Your goal:
When you copy the listing, reproduce each line as it appears and omit every image.

#### Data shown ####

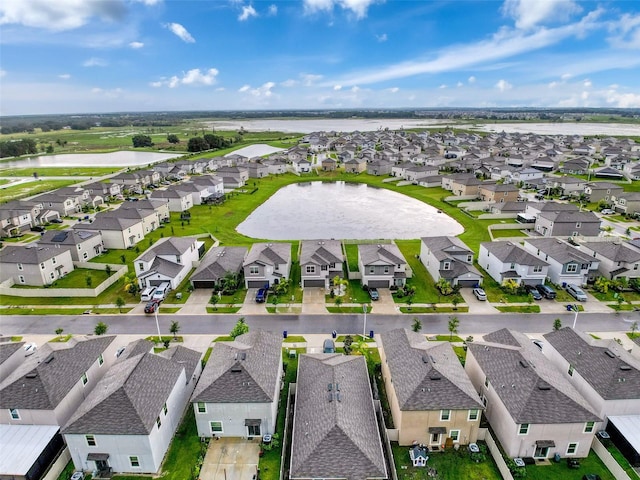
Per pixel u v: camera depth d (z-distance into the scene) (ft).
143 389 105.29
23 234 291.79
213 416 109.09
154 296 188.55
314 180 496.23
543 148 620.49
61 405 108.17
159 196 341.41
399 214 343.46
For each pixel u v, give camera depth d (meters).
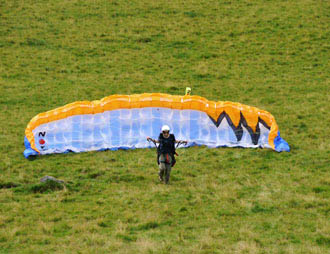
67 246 41.31
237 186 56.97
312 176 59.97
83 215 48.47
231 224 46.41
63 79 107.31
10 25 136.12
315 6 152.25
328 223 45.84
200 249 40.34
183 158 67.00
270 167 63.88
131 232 44.88
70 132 70.56
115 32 135.62
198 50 126.94
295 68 115.75
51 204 51.56
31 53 121.38
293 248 40.31
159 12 149.62
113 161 66.25
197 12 149.88
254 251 39.53
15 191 55.41
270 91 101.75
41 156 68.00
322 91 100.69
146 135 71.56
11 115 85.31
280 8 152.12
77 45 127.06
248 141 72.00
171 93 100.56
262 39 132.88
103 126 71.69
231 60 121.31
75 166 64.25
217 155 68.50
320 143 73.00
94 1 156.25
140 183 58.44
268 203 51.59
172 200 52.84
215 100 96.56
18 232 44.22
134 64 117.44
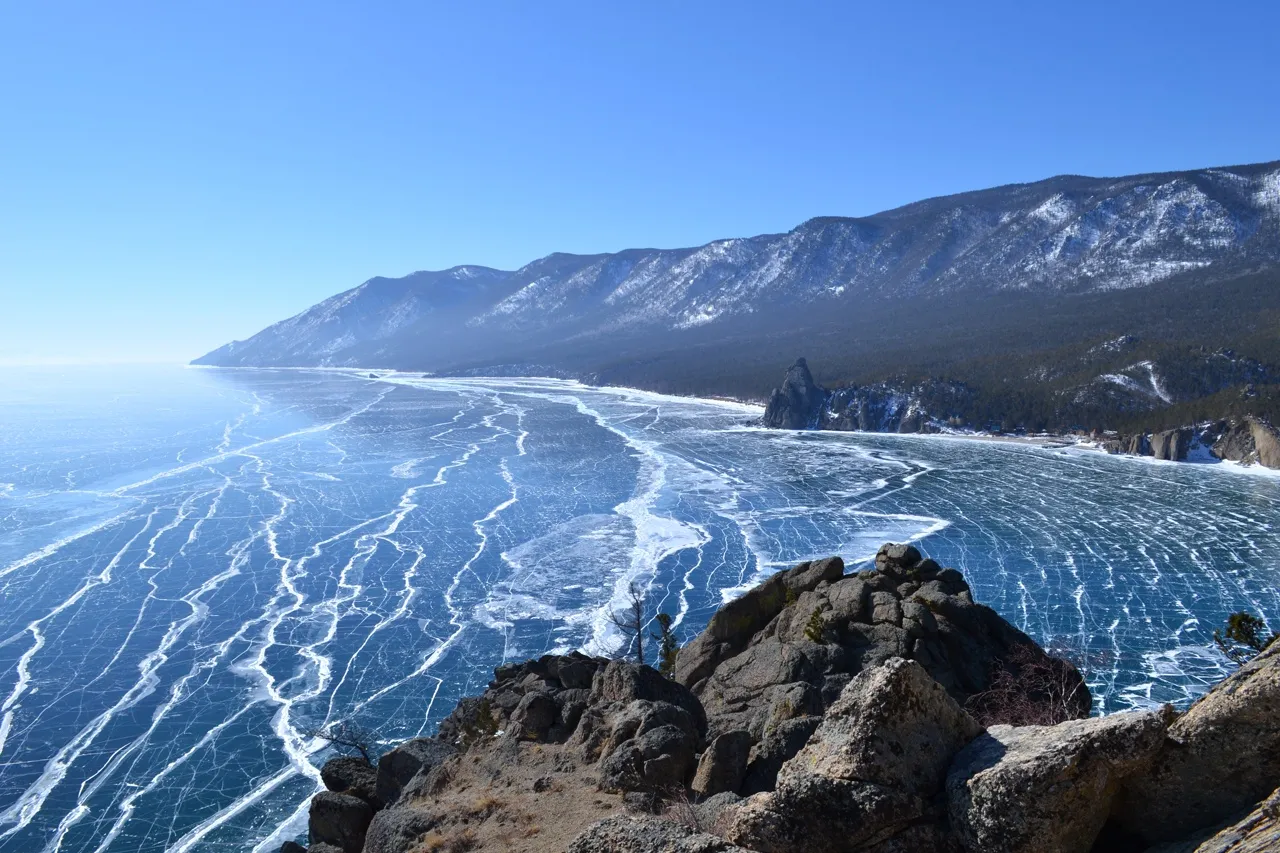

####

The answer:
Per pixel u v: camera depth d (z-distance into the scene) (ft).
143 389 105.29
23 234 291.79
213 416 109.09
154 296 188.55
314 180 496.23
543 148 620.49
61 405 108.17
159 196 341.41
399 214 343.46
For each pixel u v, give camera depth d (meters).
67 246 41.31
237 186 56.97
312 176 59.97
83 215 48.47
231 224 46.41
63 79 107.31
10 25 136.12
315 6 152.25
328 223 45.84
200 249 40.34
183 158 67.00
270 167 63.88
131 232 44.88
70 132 70.56
115 32 135.62
198 50 126.94
295 68 115.75
51 204 51.56
31 53 121.38
293 248 40.31
159 12 149.62
113 161 66.25
197 12 149.88
254 251 39.53
15 191 55.41
270 91 101.75
41 156 68.00
322 91 100.69
146 135 71.56
11 115 85.31
280 8 152.12
77 45 127.06
248 141 72.00
171 93 100.56
262 39 132.88
103 126 71.69
231 60 121.31
75 166 64.25
217 155 68.50
320 143 73.00
94 1 156.25
140 183 58.44
268 203 51.59
172 200 52.84
215 100 96.56
18 232 44.22
134 64 117.44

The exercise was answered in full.